BEGIN Source data

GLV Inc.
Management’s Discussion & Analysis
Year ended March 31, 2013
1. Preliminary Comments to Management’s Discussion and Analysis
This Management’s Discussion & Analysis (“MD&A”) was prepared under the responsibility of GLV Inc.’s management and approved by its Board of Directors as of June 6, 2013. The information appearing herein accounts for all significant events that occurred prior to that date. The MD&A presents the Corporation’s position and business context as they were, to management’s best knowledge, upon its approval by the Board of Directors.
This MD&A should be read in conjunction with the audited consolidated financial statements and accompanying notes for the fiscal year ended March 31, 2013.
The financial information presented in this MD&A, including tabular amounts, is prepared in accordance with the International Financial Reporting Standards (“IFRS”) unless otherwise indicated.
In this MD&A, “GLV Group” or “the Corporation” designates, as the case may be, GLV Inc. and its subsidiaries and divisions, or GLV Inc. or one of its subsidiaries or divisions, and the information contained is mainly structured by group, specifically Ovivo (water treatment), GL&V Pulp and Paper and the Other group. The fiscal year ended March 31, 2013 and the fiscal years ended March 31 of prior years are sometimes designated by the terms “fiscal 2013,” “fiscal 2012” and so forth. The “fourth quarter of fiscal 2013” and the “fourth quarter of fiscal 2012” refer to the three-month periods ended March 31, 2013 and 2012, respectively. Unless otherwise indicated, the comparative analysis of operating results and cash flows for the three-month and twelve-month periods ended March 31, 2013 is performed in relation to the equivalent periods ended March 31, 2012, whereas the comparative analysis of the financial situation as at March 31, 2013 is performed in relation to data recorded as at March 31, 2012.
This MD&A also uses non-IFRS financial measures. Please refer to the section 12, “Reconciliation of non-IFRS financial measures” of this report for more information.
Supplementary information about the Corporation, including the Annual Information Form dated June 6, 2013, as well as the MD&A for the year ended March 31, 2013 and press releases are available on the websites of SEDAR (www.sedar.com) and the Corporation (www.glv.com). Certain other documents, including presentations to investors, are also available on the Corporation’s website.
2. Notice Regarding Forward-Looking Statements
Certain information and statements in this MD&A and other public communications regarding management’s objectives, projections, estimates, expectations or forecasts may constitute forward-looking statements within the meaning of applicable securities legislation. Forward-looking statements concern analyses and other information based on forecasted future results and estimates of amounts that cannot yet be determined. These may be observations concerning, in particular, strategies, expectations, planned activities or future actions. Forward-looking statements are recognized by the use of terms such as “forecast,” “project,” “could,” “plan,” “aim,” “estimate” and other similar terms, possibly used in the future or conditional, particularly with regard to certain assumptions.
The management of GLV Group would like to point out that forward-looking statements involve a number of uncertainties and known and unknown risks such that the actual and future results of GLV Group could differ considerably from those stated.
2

END Source data

Exercise:
Return all lines in the entries above that carry the word "Discussion".

Solution to this exercise:
Management’s Discussion & Analysis
1. Preliminary Comments to Management’s Discussion and Analysis
This Management’s Discussion & Analysis (“MD&A”) was prepared under the responsibility of GLV Inc.’s management and approved by its Board of Directors as of June 6, 2013. The information appearing herein accounts for all significant events that occurred prior to that date. The MD&A presents the Corporation’s position and business context as they were, to management’s best knowledge, upon its approval by the Board of Directors.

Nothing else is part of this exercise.